[Records drawn from a dataset]
──────────
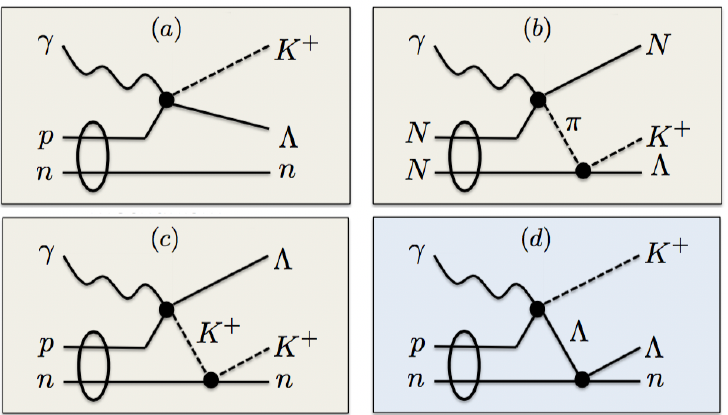
Figure 1: Four main mechanisms that contribute to the reaction γ d → K + Λ n accord- ing to theoretical models [ 1,2 ] : (a) quasi-free Λ K + photoproduction on the proton; (b) pion mediated production; (c) K + rescattering off the spectator neutron; (d) Λ rescattering off the spectator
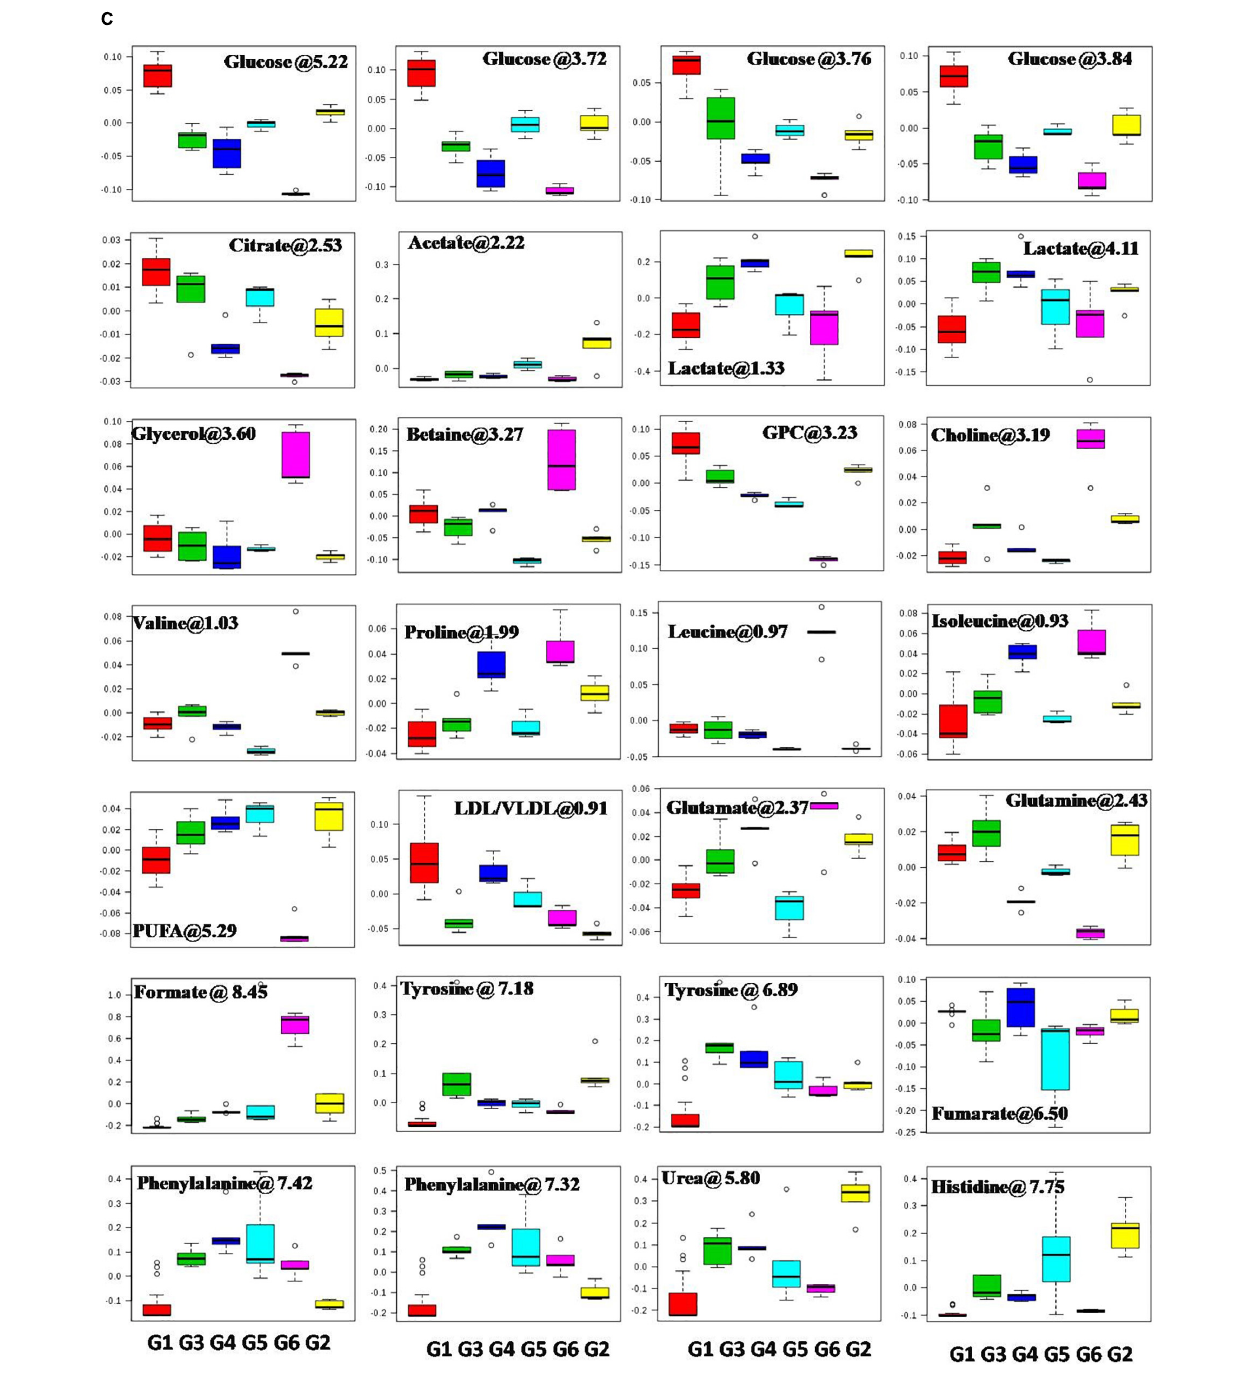
FIGURE 3 | (A) Stock plot representation of 1D-H-NMR of serum metabolites of experimental rats. NMR spectra of serum samples are represented in distinguishing color formats (A– F shown in the above figure). The peaks annotated in the figure below show the assignment of serum metabolites. The abbreviations used are as follows: LDL/VLDL, low/very-low-density lipoproteins; PUFA, polyunsaturated fatty acids; BCAA, branch chain amino acids; Leu, leucine; NAG, N -acetyl glycoproteins; Arg, arginine; Lys, lysine; m-I, myo-inositol; GPC, glycerol phosphocholine; and glucose resonances are indicated using an asterisk ( ∗ ). (B) 2D-PLS-DA score plot of rat serum metabolites. The combined 2D-PLS-DA score plots between the groups clearly indicated that the DMBA-induced metabolic changes were essentially reset to their average levels after voacamine and vincristine treatment in monotherapy and with combined therapy of both drugs, as inferred by the decreased separation between the treated and regular control groups. (A) The complete CPMG data matrix was used for PLS-DA modeling; (B) the upfield spectral region (from 5.4 to 8.6 ppm, aromatic region) was excluded from the data matrix to evaluate the discriminatory significance of aromatic residues. The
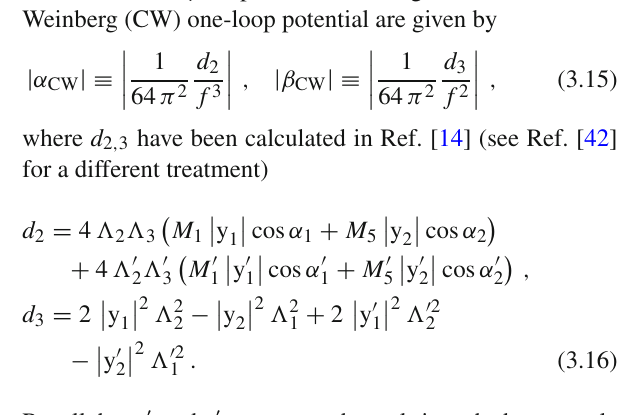
Table 4 In the upper panel, four different sets of input parameters are shown as examples. In all cases, m σ = 1 . 5 TeV, sin 2 γ = 0 . 08 and α (cid:6) = 0. The corresponding imaginary parts of the Wilson coeffi- 1 , 2 cients, effective coefficients ˜ κ h ,σ t and the electron EDM are collected in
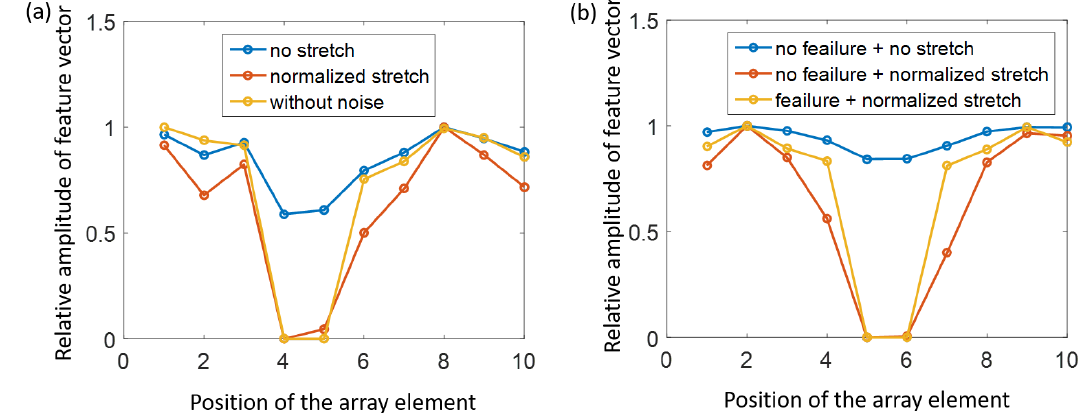
Figure 3. The feature vector with and without normalized stretching. The x-axis is corresponding to the location of each element in the sub-array, and the y-axis is the relative amplitude of feature vector. ( a ) The vector corresponding to a sub-array with the failed elements of No. 4 and No. 5. ( b ) The vector corresponding to a no-failure sub-array and a sub-array with the failed elements of No. 5 and No.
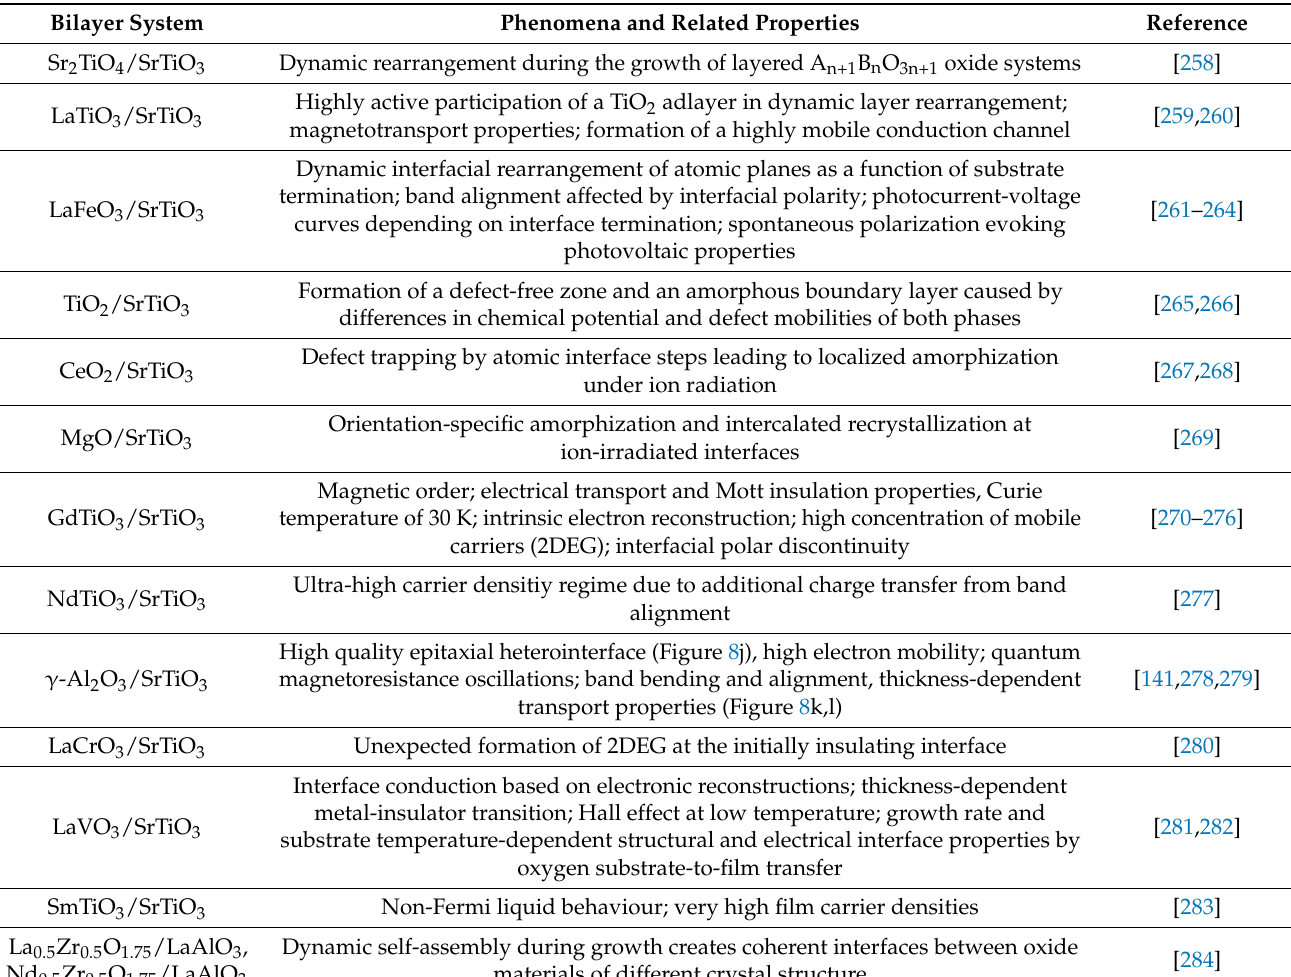
Table 1. Property phenomena in bilayered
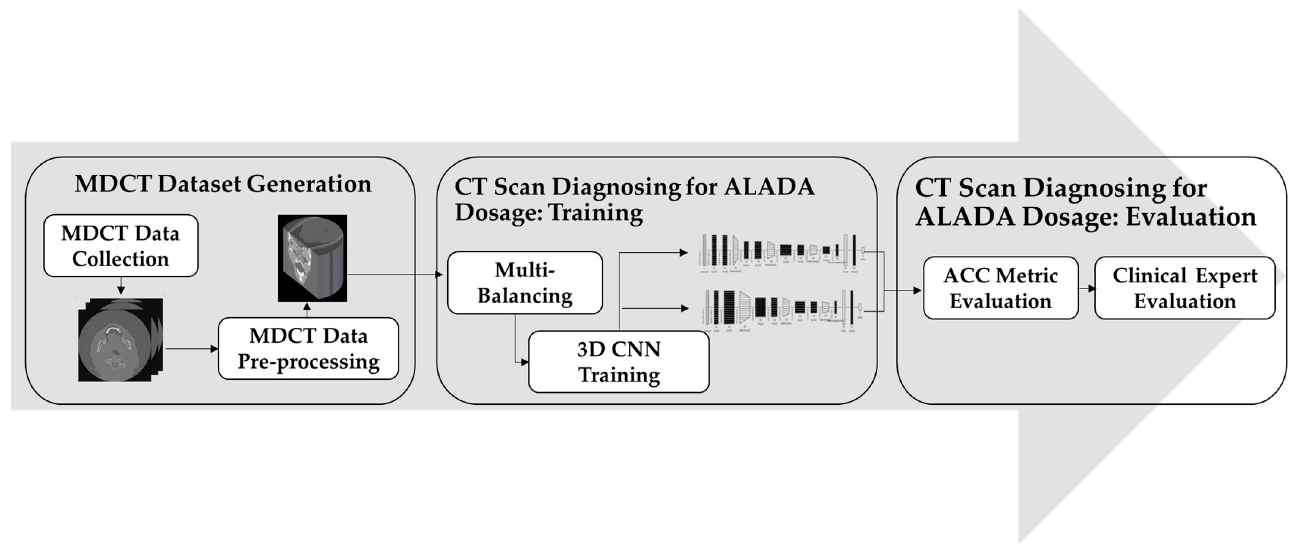
Figure 1. Proposed CT scan identification of the ALADA dosage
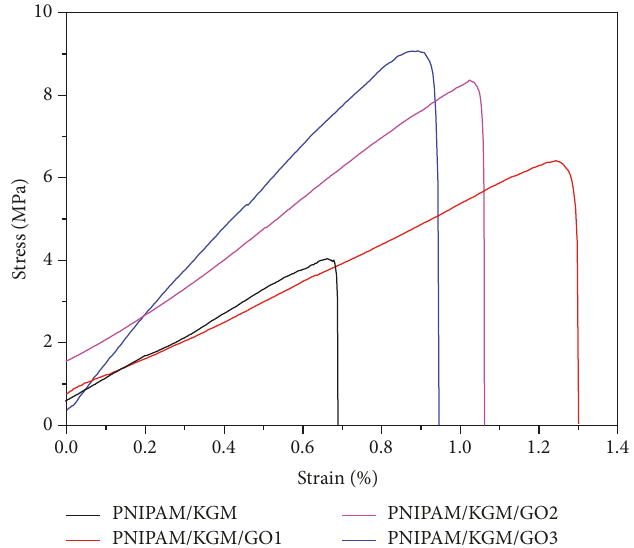
Figure 6: Stress-strain curves of PNIPAM/KGM, PNIPAM/KGM/GO1, PNIPAM/KGM/GO2, and PNIPAM/KGM/GO3 composite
──────────
## Directions for this task:
Output all of the data exactly. Skip the pictures.

## Solution below:
Figure 1: Four main mechanisms that contribute to the reaction γ d → K + Λ n accord- ing to theoretical models [ 1,2 ] : (a) quasi-free Λ K + photoproduction on the proton; (b) pion mediated production; (c) K + rescattering off the spectator neutron; (d) Λ rescattering off the spectator
FIGURE 3 | (A) Stock plot representation of 1D-H-NMR of serum metabolites of experimental rats. NMR spectra of serum samples are represented in distinguishing color formats (A– F shown in the above figure). The peaks annotated in the figure below show the assignment of serum metabolites. The abbreviations used are as follows: LDL/VLDL, low/very-low-density lipoproteins; PUFA, polyunsaturated fatty acids; BCAA, branch chain amino acids; Leu, leucine; NAG, N -acetyl glycoproteins; Arg, arginine; Lys, lysine; m-I, myo-inositol; GPC, glycerol phosphocholine; and glucose resonances are indicated using an asterisk ( ∗ ). (B) 2D-PLS-DA score plot of rat serum metabolites. The combined 2D-PLS-DA score plots between the groups clearly indicated that the DMBA-induced metabolic changes were essentially reset to their average levels after voacamine and vincristine treatment in monotherapy and with combined therapy of both drugs, as inferred by the decreased separation between the treated and regular control groups. (A) The complete CPMG data matrix was used for PLS-DA modeling; (B) the upfield spectral region (from 5.4 to 8.6 ppm, aromatic region) was excluded from the data matrix to evaluate the discriminatory significance of aromatic residues. The
Table 4 In the upper panel, four different sets of input parameters are shown as examples. In all cases, m σ = 1 . 5 TeV, sin 2 γ = 0 . 08 and α (cid:6) = 0. The corresponding imaginary parts of the Wilson coeffi- 1 , 2 cients, effective coefficients ˜ κ h ,σ t and the electron EDM are collected in
Figure 3. The feature vector with and without normalized stretching. The x-axis is corresponding to the location of each element in the sub-array, and the y-axis is the relative amplitude of feature vector. ( a ) The vector corresponding to a sub-array with the failed elements of No. 4 and No. 5. ( b ) The vector corresponding to a no-failure sub-array and a sub-array with the failed elements of No. 5 and No.
Table 1. Property phenomena in bilayered
Figure 1. Proposed CT scan identification of the ALADA dosage
Figure 6: Stress-strain curves of PNIPAM/KGM, PNIPAM/KGM/GO1, PNIPAM/KGM/GO2, and PNIPAM/KGM/GO3 composite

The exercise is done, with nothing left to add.